For me, these programmes are the epitome of a society which celebrates stupidity. Take Joey Essex, for example. He probably forgets to pull his trousers down before sitting on the toilet and yet he’s been given his own TV show and has even released his own compilation album, presumably because the suits in the board room know there are enough dullards out there who will buy it purely for his varnished face starring vacantly from the cover like a sad monkey.

The idiots are winning.


Nigel Farage

Okay, he’s an easy target, but he’s also a worthy target. I’ve got nothing against a politician trying to market himself as a ‘man of the people’, pint in hand, smouldering nub end nestled between his slimy fingers.

What I do have a problem with, however, is when that politician is leader of a party whose members seem to be in competition to see who can come out with the most bigoted, ill-informed (and most likely racist or homophobic) statement possible and he just shrugs it off as banter.

Most recently, the Muppet-mouthed fuckwit went on LBC Radio to defend disgraced former UKIP member Kerry Smith’s use of the word ‘chinky’ on the grounds that many people use this word when deciding to order a Chinese takeaway. What next? Defending the P-word because we’ve all lived near a convenience store run by people of Asian origin?

This is the man who fancies himself as the saviour of the United Kingdom. Saving us from what exactly? Tolerance? Culture-enriching diversity? Basic human rights?

It speaks volumes that UKIP members are now being against having a Twitter account, just in case they decide to get all Prince Philip on anyone who appears to be a bit ‘different’. Farage himself recently appeared to suggest that immigrants were to blame for congestion on the M4 which delayed his arrival at a ‘meet the leader’ event. I can only assume that he used the time sitting in traffic to go from car to car, conducting a survey of everyone’s country of origin, before making such a well thought-out comment.

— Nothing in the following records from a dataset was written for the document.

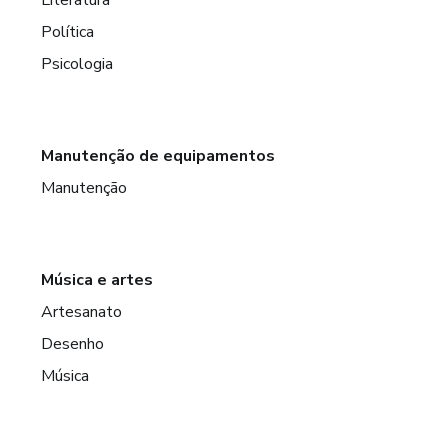
Política
Psicologia
Manutenção de equipamentos
Manutenção
Música e artes
Artesanato
Desenho
Música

Barely a day goes by where a UKIP member doesn’t say something which belongs in a children’s book from the 1940s and Farage will continue to sit there grinning like a moron because he knows there’s a good chance people will actually vote for his party of former Tories as a protest against people who are still Tories.

I’ll leave you with the words of comedian Stewart Lee: “A lot of people are saying they’re going to vote UKIP as a protest vote, which I sort of understand, but when we were young, as a protest vote you’d vote for someone nice who might not get in, like the Greens, or some funny, silly, amusing party like the Monster Raving Loony Party, or the Liberal Democrats. But people have been voting for UKIP as a protest vote, and they’re nasty and they might get in. I mean, what kind of protest is that? That’s like shitting your hotel bed as a protest against bad service, then realising you’ve now got to sleep in a shitted bed.”